WHAT YOU ARE ASKED TO DO
Transcribe the records below in full; pictures stay out of the copy.

Before and after images:
---

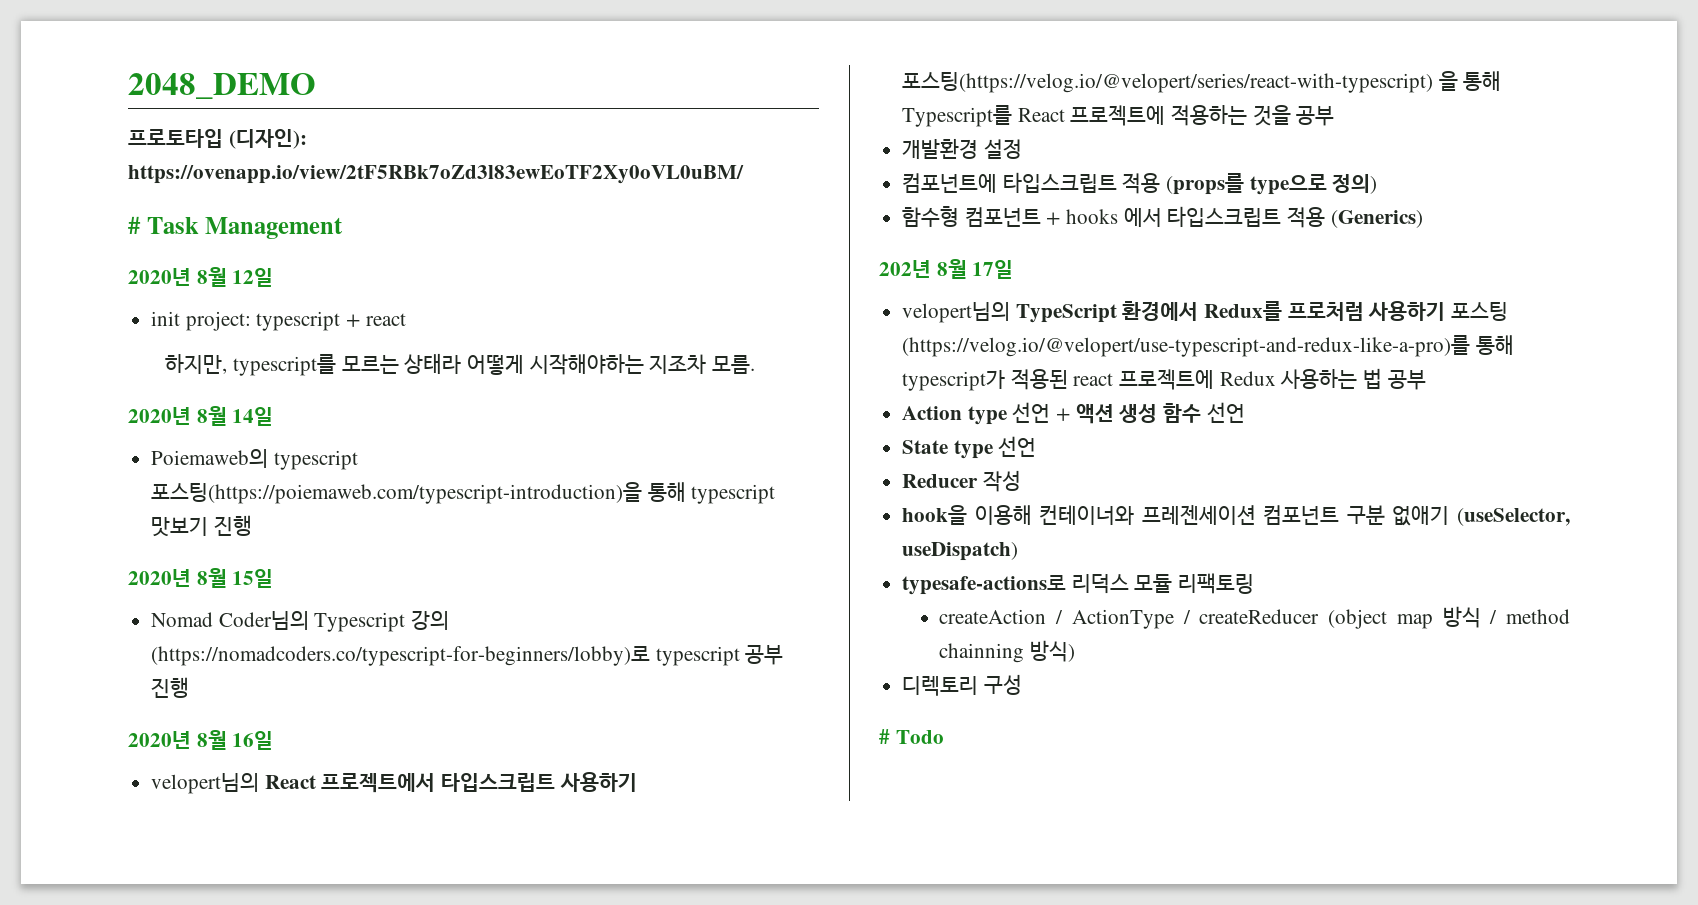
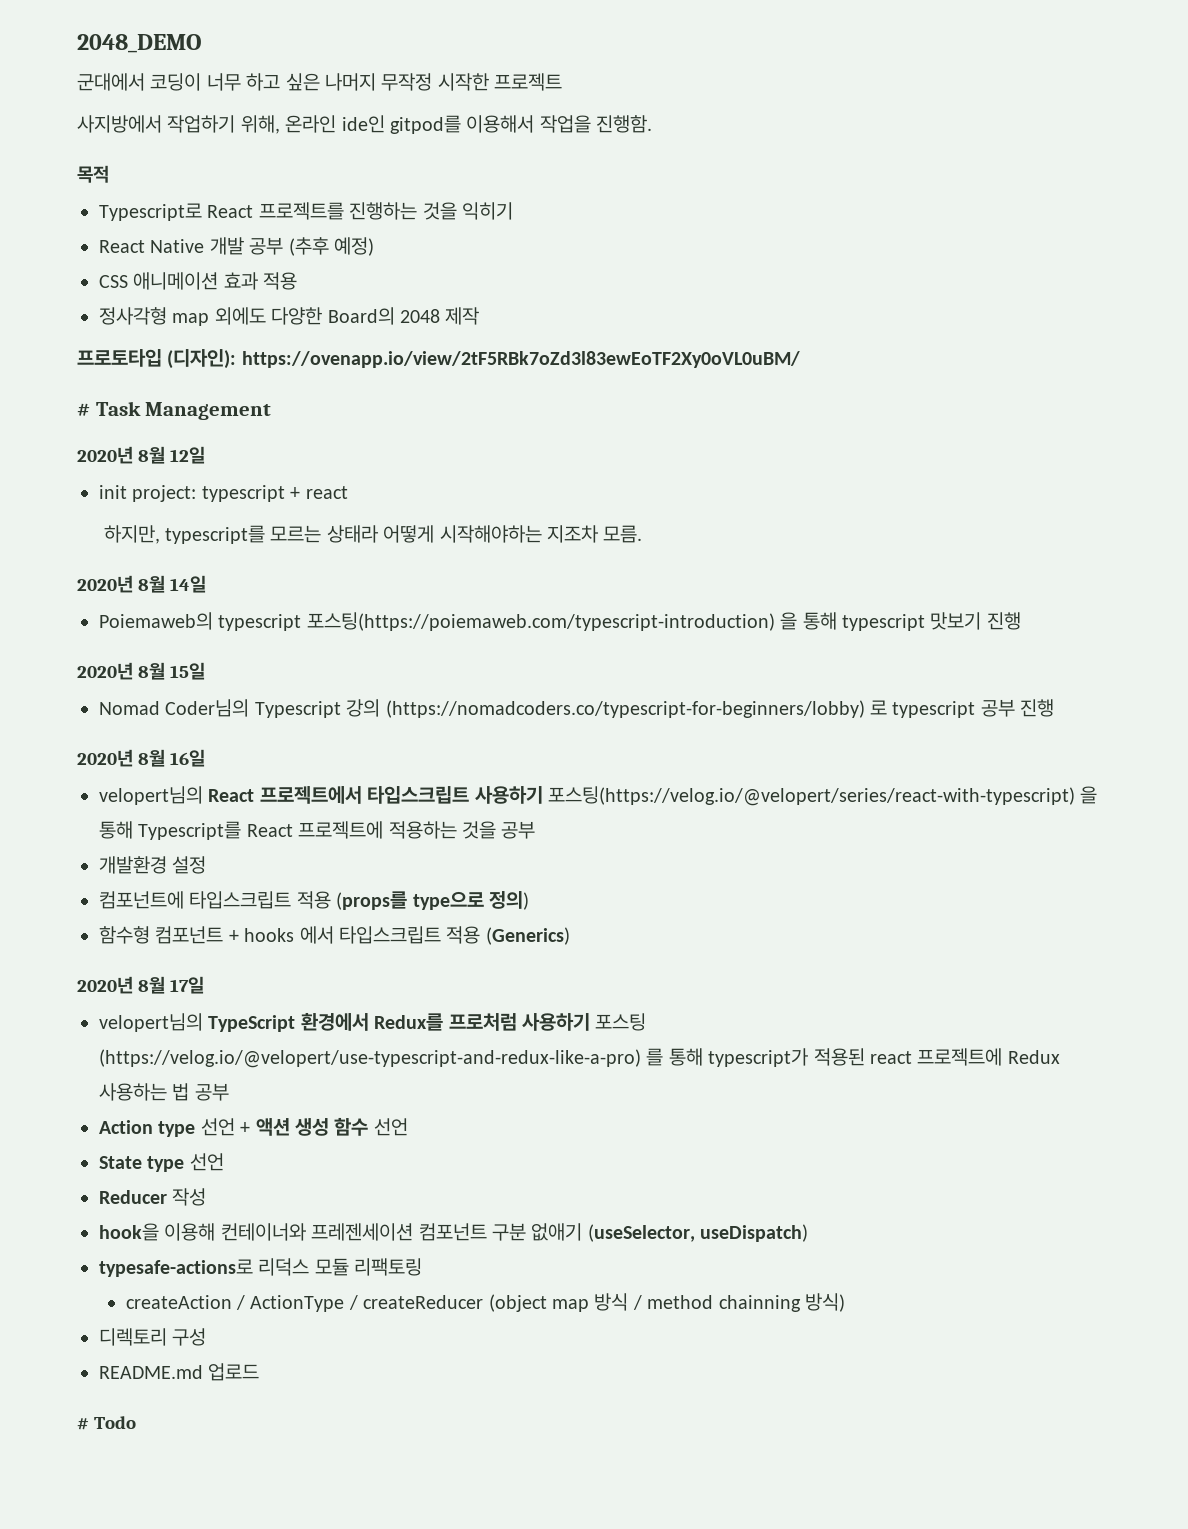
(316, 86) none -> [77,73,563,91] [77,115,653,134] [77,165,109,183] [99,202,513,221] [99,237,374,256] [99,272,298,290] [99,307,480,326] // 군대에서 코딩이 너무 하고 싶은 나머지 무작정 시작한 프로젝트 // 사지방에서 작업하기 위해, 온라인 ide인 gitpod를 이용해서 작업을 진행함. // 목적 // Typescript로 React 프로젝트를 진행하는 것을 익히기 // React Native 개발 공부 (추후 예정) // CSS 애니메이션 효과 적용 // 정사각형 map 외에도 다양한 Board의 2048 제작
[151,482,643,504] 포스팅(https://poiemaweb.com/typescript-introduction)을 -> [306,612,798,631] 포스팅(https://poiemaweb.com/typescript-introduction) 을
[151,646,651,666] (https://nomadcoders.co/typescript-for-beginners/lobby)로 -> [385,700,887,718] (https://nomadcoders.co/typescript-for-beginners/lobby) 로
[879,260,931,278] 202년 -> [77,976,133,994] 2020년
[902,335,1471,357] (https://velog.io/@velopert/use-typescript-and-redux-like-a-pro)를 -> [99,1048,664,1068] (https://velog.io/@velopert/use-typescript-and-redux-like-a-pro) 를
(1022, 684) none -> [99,1363,260,1381] // README.md 업로드

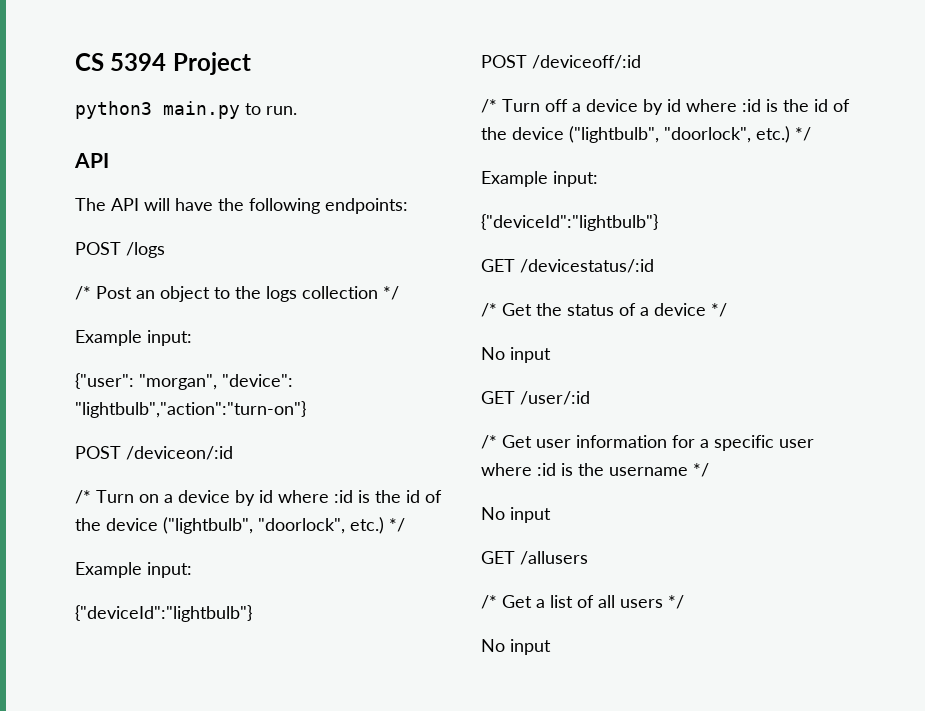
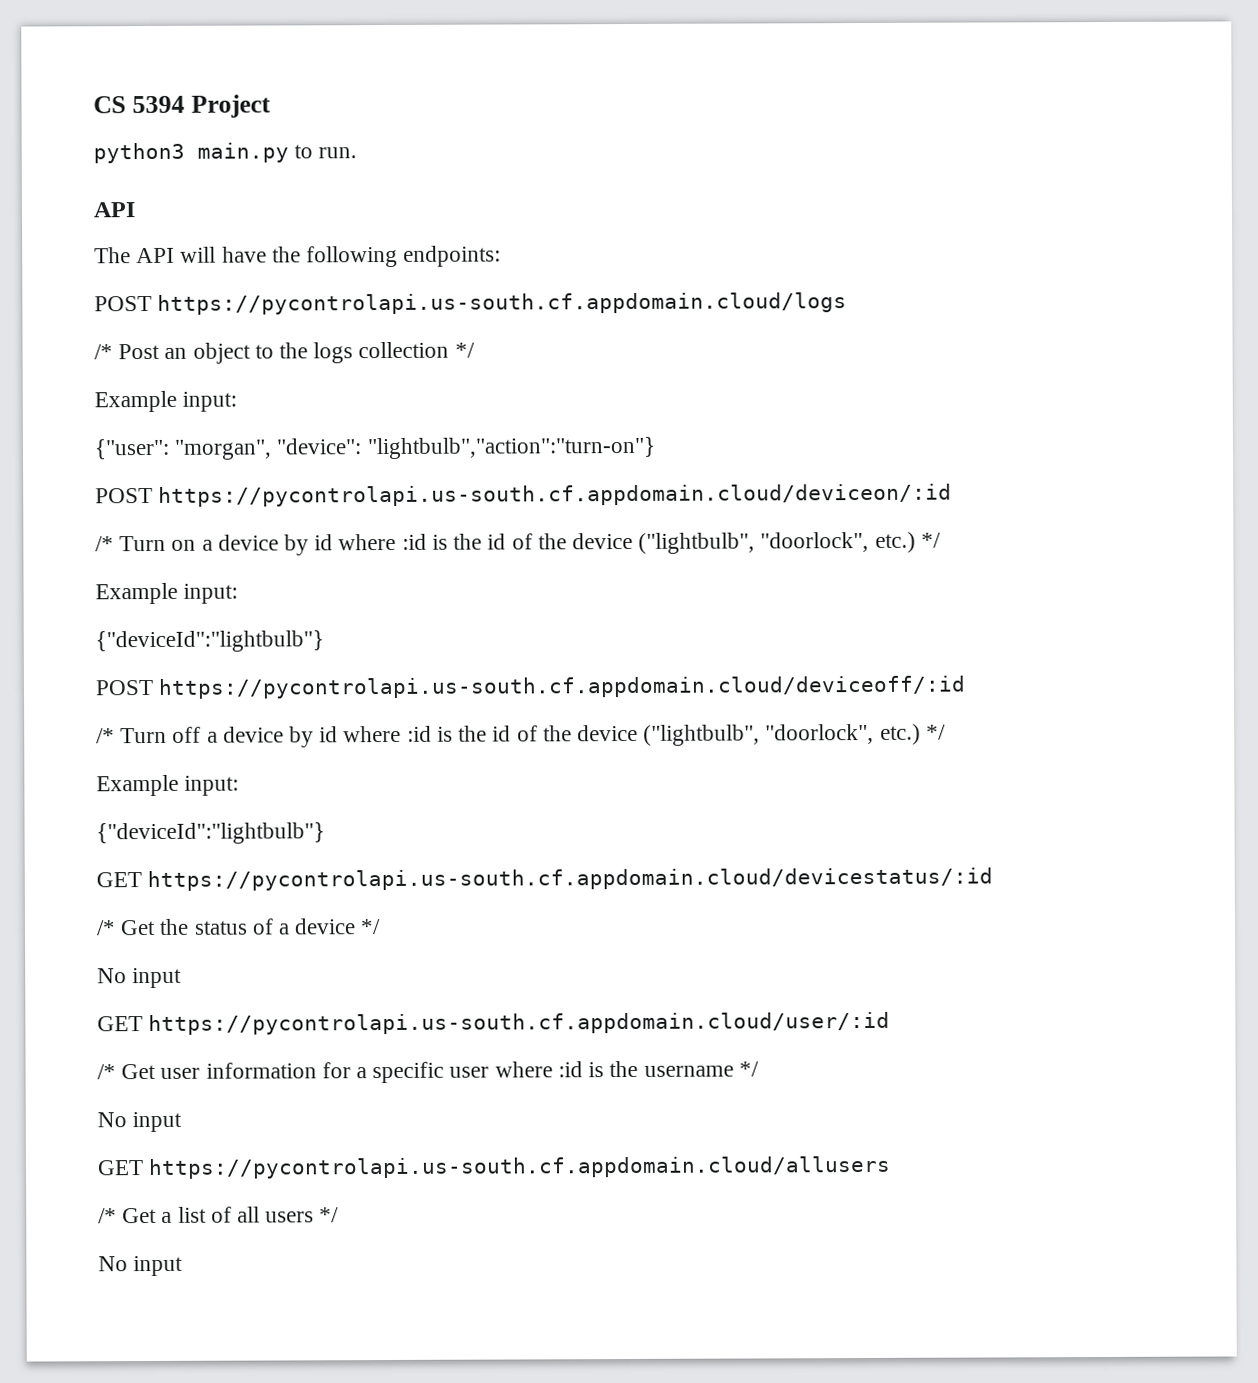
[126,242,165,258] /logs -> [157,292,848,315] https://pycontrolapi.us-south.cf.appdomain.cloud/logs
[126,446,233,460] /deviceon/:id -> [158,483,953,507] https://pycontrolapi.us-south.cf.appdomain.cloud/deviceon/:id
[532,55,641,69] /deviceoff/:id -> [158,675,967,699] https://pycontrolapi.us-south.cf.appdomain.cloud/deviceoff/:id
[520,259,654,273] /devicestatus/:id -> [147,867,994,892] https://pycontrolapi.us-south.cf.appdomain.cloud/devicestatus/:id
[520,391,590,405] /user/:id -> [148,1011,891,1036] https://pycontrolapi.us-south.cf.appdomain.cloud/user/:id
[520,551,588,565] /allusers -> [148,1155,892,1180] https://pycontrolapi.us-south.cf.appdomain.cloud/allusers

---

EXERCISE RESULT
(316, 86) none -> [77,73,563,91] [77,115,653,134] [77,165,109,183] [99,202,513,221] [99,237,374,256] [99,272,298,290] [99,307,480,326] // 군대에서 코딩이 너무 하고 싶은 나머지 무작정 시작한 프로젝트 // 사지방에서 작업하기 위해, 온라인 ide인 gitpod를 이용해서 작업을 진행함. // 목적 // Typescript로 React 프로젝트를 진행하는 것을 익히기 // React Native 개발 공부 (추후 예정) // CSS 애니메이션 효과 적용 // 정사각형 map 외에도 다양한 Board의 2048 제작
[151,482,643,504] 포스팅(https://poiemaweb.com/typescript-introduction)을 -> [306,612,798,631] 포스팅(https://poiemaweb.com/typescript-introduction) 을
[151,646,651,666] (https://nomadcoders.co/typescript-for-beginners/lobby)로 -> [385,700,887,718] (https://nomadcoders.co/typescript-for-beginners/lobby) 로
[879,260,931,278] 202년 -> [77,976,133,994] 2020년
[902,335,1471,357] (https://velog.io/@velopert/use-typescript-and-redux-like-a-pro)를 -> [99,1048,664,1068] (https://velog.io/@velopert/use-typescript-and-redux-like-a-pro) 를
(1022, 684) none -> [99,1363,260,1381] // README.md 업로드

[126,242,165,258] /logs -> [157,292,848,315] https://pycontrolapi.us-south.cf.appdomain.cloud/logs
[126,446,233,460] /deviceon/:id -> [158,483,953,507] https://pycontrolapi.us-south.cf.appdomain.cloud/deviceon/:id
[532,55,641,69] /deviceoff/:id -> [158,675,967,699] https://pycontrolapi.us-south.cf.appdomain.cloud/deviceoff/:id
[520,259,654,273] /devicestatus/:id -> [147,867,994,892] https://pycontrolapi.us-south.cf.appdomain.cloud/devicestatus/:id
[520,391,590,405] /user/:id -> [148,1011,891,1036] https://pycontrolapi.us-south.cf.appdomain.cloud/user/:id
[520,551,588,565] /allusers -> [148,1155,892,1180] https://pycontrolapi.us-south.cf.appdomain.cloud/allusers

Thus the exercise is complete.